I can cut my nested list down by a huge amount (about half) if I remove all the duplicates, but I can't find a way to do this in a time efficient way.
Because it may be best to eliminate these reversed duplicates before they are even added to my nested list, below I've included the class I use to make the list.
class Graph(object):
def __init__(self, graph_dict=None):
""" Initializes a graph object.
If no dictionary or None is given,
an empty dictionary will be used. """
if graph_dict == None:
graph_dict = {}
self.__graph_dict = graph_dict
def find_all_paths(self, start_vertex, end_vertex, path=[]):
""" Find all paths from start_vertex to end_vertex in graph """
graph = self.__graph_dict
path = path + [start_vertex]
if start_vertex == end_vertex:
return [path]
if start_vertex not in graph:
return []
paths = []
for vertex in graph[start_vertex]:
if vertex not in path:
extended_paths = self.find_all_paths(vertex, end_vertex, path)
for p in extended_paths:
if len(p) >= 2:
p = tuple(p)
paths.append(p)
return paths
graph = Graph(vertexGraphDict)
nestedList= graph.find_all_paths(begin, end)
vertexGraphDict is just a dictionary of vertices as keys with the values being a list of the other vertices to which it is connected.

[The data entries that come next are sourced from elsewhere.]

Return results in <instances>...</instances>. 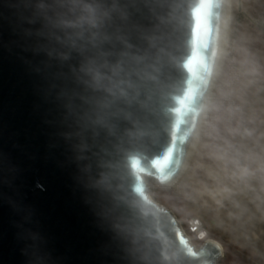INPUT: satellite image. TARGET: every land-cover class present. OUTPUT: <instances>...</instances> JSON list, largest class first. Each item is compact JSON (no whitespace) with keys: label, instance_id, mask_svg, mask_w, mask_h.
I'll return each mask as SVG.
<instances>
[{"label":"water","instance_id":"1","mask_svg":"<svg viewBox=\"0 0 264 264\" xmlns=\"http://www.w3.org/2000/svg\"><path fill=\"white\" fill-rule=\"evenodd\" d=\"M94 10L95 26L71 27ZM227 0H0V264H215L149 196L181 174Z\"/></svg>","mask_w":264,"mask_h":264},{"label":"rangeland","instance_id":"2","mask_svg":"<svg viewBox=\"0 0 264 264\" xmlns=\"http://www.w3.org/2000/svg\"><path fill=\"white\" fill-rule=\"evenodd\" d=\"M229 1L226 58L194 154L170 185L146 179L187 233L202 220L223 248L215 264H264V0Z\"/></svg>","mask_w":264,"mask_h":264},{"label":"bare ground","instance_id":"3","mask_svg":"<svg viewBox=\"0 0 264 264\" xmlns=\"http://www.w3.org/2000/svg\"><path fill=\"white\" fill-rule=\"evenodd\" d=\"M229 0H227V12H226V23L224 25V28L221 32V51H220V54H219V58H218V61H217V66H216V71H215V77H214V80H213V85L207 95V98L205 100V103H204V108H203V113H202V119H201V123H200V126H199V129H198V132H197V135L195 136L194 140H193V143L191 145V148H190V151H189V154H188V157H187V160H186V163H185V166L181 172V174L183 173V171L185 170V168L187 167L189 161L191 160V157L192 155L194 154V151H195V148L197 146V143H198V138H199V132L201 131L200 128H201V125H202V122H203V119H204V116L205 114H207V109L209 108V105H210V102H211V96H212V90L213 87H214V84H215V81H216V78L219 76L222 68H223V65H224V62H225V58H226V53H227V46H228V34H229V19H230V7H229ZM214 93V92H213ZM206 118V117H205ZM200 130V131H199ZM199 145V144H198ZM180 174V175H181ZM218 177V175H215ZM150 197V196H149ZM178 221V220H177ZM179 225L181 226V229L182 231L184 232L185 236L188 238V235L186 234L184 228L182 227V224L179 222ZM189 239V244L192 245V242H191V238H188ZM211 240V239H209ZM213 241V240H212Z\"/></svg>","mask_w":264,"mask_h":264},{"label":"built area","instance_id":"4","mask_svg":"<svg viewBox=\"0 0 264 264\" xmlns=\"http://www.w3.org/2000/svg\"><path fill=\"white\" fill-rule=\"evenodd\" d=\"M185 232L187 235L190 234L196 237L199 241L205 242L208 238L207 228L204 226V223L200 218H191L188 224V233L186 230ZM188 238H190L189 235Z\"/></svg>","mask_w":264,"mask_h":264},{"label":"clouds","instance_id":"5","mask_svg":"<svg viewBox=\"0 0 264 264\" xmlns=\"http://www.w3.org/2000/svg\"><path fill=\"white\" fill-rule=\"evenodd\" d=\"M85 11L88 13L86 16H82L77 22H69L71 27H83L84 24L95 26L94 10L90 6L85 5Z\"/></svg>","mask_w":264,"mask_h":264},{"label":"trees","instance_id":"6","mask_svg":"<svg viewBox=\"0 0 264 264\" xmlns=\"http://www.w3.org/2000/svg\"><path fill=\"white\" fill-rule=\"evenodd\" d=\"M151 181H155L154 179H150Z\"/></svg>","mask_w":264,"mask_h":264}]
</instances>
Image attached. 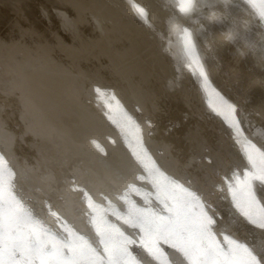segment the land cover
Listing matches in <instances>:
<instances>
[{"label": "rangeland", "instance_id": "1", "mask_svg": "<svg viewBox=\"0 0 264 264\" xmlns=\"http://www.w3.org/2000/svg\"><path fill=\"white\" fill-rule=\"evenodd\" d=\"M135 3L147 11L149 24L129 0H0V154L16 173L18 194L53 230L58 223L49 205L94 238L73 178L96 203L107 197L121 210L118 196L128 184L151 190L136 180L143 169L97 102L93 89L100 86L114 92L139 125L143 146L161 170L200 195L218 238L227 234L264 247V230L236 212L224 183L234 170L243 172L246 160L231 129L210 108L198 73L178 59L169 21L192 31L212 87L237 107L245 135L261 148L264 24L245 0H198L190 17L171 0ZM129 138L135 143L134 129ZM134 251L143 264H154L141 249Z\"/></svg>", "mask_w": 264, "mask_h": 264}, {"label": "snow or ice", "instance_id": "2", "mask_svg": "<svg viewBox=\"0 0 264 264\" xmlns=\"http://www.w3.org/2000/svg\"><path fill=\"white\" fill-rule=\"evenodd\" d=\"M184 17L197 11L198 0H171ZM227 2V0H226ZM130 7L145 24L147 11L129 0ZM253 16L264 24V0H245ZM175 36L178 59L201 80L209 97V106L231 129L246 167L234 170L224 178L236 212L249 224L264 230V148L258 147L241 127L237 107L211 85L199 56L192 31L174 20L169 21ZM249 47L255 45L246 41ZM171 47V42H170ZM98 104L105 115L125 137V142L143 169L136 180L147 182L151 190L130 183L122 195L121 210L104 197L98 204L84 187L73 190L82 194L85 216L94 238L81 234L56 212L58 229L53 230L40 220L17 192L16 173L0 154V264H143L134 251L141 249L154 264H176L169 251L181 258L182 264H264V247L256 248L227 234L218 238L216 220L197 192L168 176L152 159L140 139L139 125L124 110L114 92L95 86ZM135 130V143L129 138ZM93 146L104 149L95 140ZM223 190V189H222ZM139 197L142 203H137ZM114 218V219H113ZM123 226L134 230L130 235Z\"/></svg>", "mask_w": 264, "mask_h": 264}, {"label": "bare ground", "instance_id": "3", "mask_svg": "<svg viewBox=\"0 0 264 264\" xmlns=\"http://www.w3.org/2000/svg\"><path fill=\"white\" fill-rule=\"evenodd\" d=\"M215 8H216V7H215ZM35 10H36V9H35ZM175 22H176V21H175ZM41 34H42V32H41ZM41 34H40V35H41ZM175 49H176V48H175ZM53 52H54V51H53ZM34 53H35V51H34ZM30 54H31V53H30ZM32 54H33V53H32ZM32 54H31V57H32ZM35 54H36V53H35ZM35 54H34V55H35ZM47 66H48V65H47ZM55 66H56V65H55ZM59 66H61V65H59ZM111 67H112V66H111ZM42 68H43V67H42ZM42 68H41V69L39 68L40 70L37 69V70L39 71V73H40V71L42 72V70H43ZM20 69H21V68H20ZM44 69H45V68H44ZM47 69H48V67H47ZM138 73H139V72H138ZM96 74H97V73H96ZM37 75H38V74H37ZM37 75H36V76H37ZM34 76H35V75H34ZM93 76H94V75H93ZM34 78H35V77H34ZM36 78H37V77H36ZM93 79H94V78H93ZM99 79H100V78H99ZM131 79H132V78H131ZM25 80H26V79H25ZM73 80H74V79H73ZM95 80H96V78H95ZM95 80H94V81H95ZM91 81H92V80H91ZM131 81H132V80H131ZM31 82H32V84L34 85V87L37 86V81L34 80L33 77L31 78ZM120 82H121V81H120ZM122 82H123V81H122ZM122 82H121V83H122ZM132 82H133V81H132ZM29 83H30V82H29ZM81 83H82V82H81ZM133 83H134V82H133ZM29 86H30V85H29ZM66 86H67V85H66ZM87 86H88V85H87ZM129 90H130V89H129ZM79 91H80V90H79ZM77 92H78V91H77ZM54 94H55V93H54ZM73 95H74V94H73ZM26 96H27V95H26ZM128 96H129V95H128ZM144 96H145V95H144ZM47 97H49V96H47ZM47 97H45V98H47ZM68 98H69V97H68ZM27 99H28V98H27ZM145 99H146V98H145ZM43 100H44V99H43ZM14 102H15V101H14ZM50 102H51V101H50ZM65 102H67V101H65ZM68 102H69V101H68ZM61 104H62V103H61ZM11 105H13V104H11ZM14 105H15V103H14ZM66 105H67V103H66ZM68 106H69V105H68ZM11 107H12V106H11ZM67 109H68V108H67ZM13 110H14V109H13ZM54 111H55V110H54ZM72 112H73V111H72ZM74 112H75V111H74ZM60 117H61V116H60ZM163 117H164V116H163ZM80 118H81V117H80ZM80 118H79V119H80ZM161 118H162V117H161ZM70 119H72V118H70ZM68 120H69V119H68ZM74 120H75V118H74ZM157 120H158V119H157ZM159 120H160V118H159ZM161 120H162V119H161ZM16 121H17V120H16ZM18 121H19V120H18ZM23 121H24V120H23ZM70 121H71V120H70ZM72 121H73V120H72ZM72 121H71V122H72ZM28 122H29V121H28ZM75 122H76V121H75ZM161 122H162V121H161ZM23 123H24V122H23ZM30 125H31V124H30ZM168 125H169V124H168ZM35 129H36V128H35ZM28 130H29V129H28ZM31 132H32V131H31ZM188 133H189V131H188ZM189 134H190V133H189ZM87 135H88V134H87ZM181 136H182V135H181ZM156 137H157V135H156ZM182 137H183V136H182ZM176 138H177V137H176ZM87 139H88V138H87ZM176 140H177V139H176ZM78 141H79V140H78ZM172 141H173V140H172ZM178 141H180V138H179ZM76 142H77V141H76ZM174 143H176V142L174 141ZM170 144H172V142H171ZM172 145H173V144H172ZM173 147H174V146H173ZM74 148H75V147H74ZM85 148H86V147H85ZM174 148L177 149V151H178V148H176V147H174ZM175 149H174V150H175ZM169 150H170V149H169ZM170 151H171V150H170ZM172 153H173V152H172ZM175 153H176V152H175ZM83 155H84V154H83ZM64 156H65V155H64ZM63 159H64V158H63ZM130 168H131V166H130ZM126 170H127V169H126ZM100 172H101V171H100ZM100 172H99V173H100ZM129 172H130V171H129ZM99 173H98V174H99ZM100 174L102 175V173H100ZM104 174H105V173H104ZM130 174H131V173H130ZM128 175H129V174H128ZM130 177H131V176H130ZM104 179H105V178H104ZM94 182H95V181H94Z\"/></svg>", "mask_w": 264, "mask_h": 264}]
</instances>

I have tried to eliminate the reversed duplicates using the following method:
reversedLists = []
for item in nestedLists:
if item in reversedLists:
nestedLists.remove(item)
else:
revItem = item[::-1]
reversedLists.append(revItem)
This method is very slow. I have also tried revItem = list(reversed(item)) after removing the line p = tuple(p) in my class; very slow as well. Trying these methods during the list production saves time overall but does not speed up the elimination process, which is key.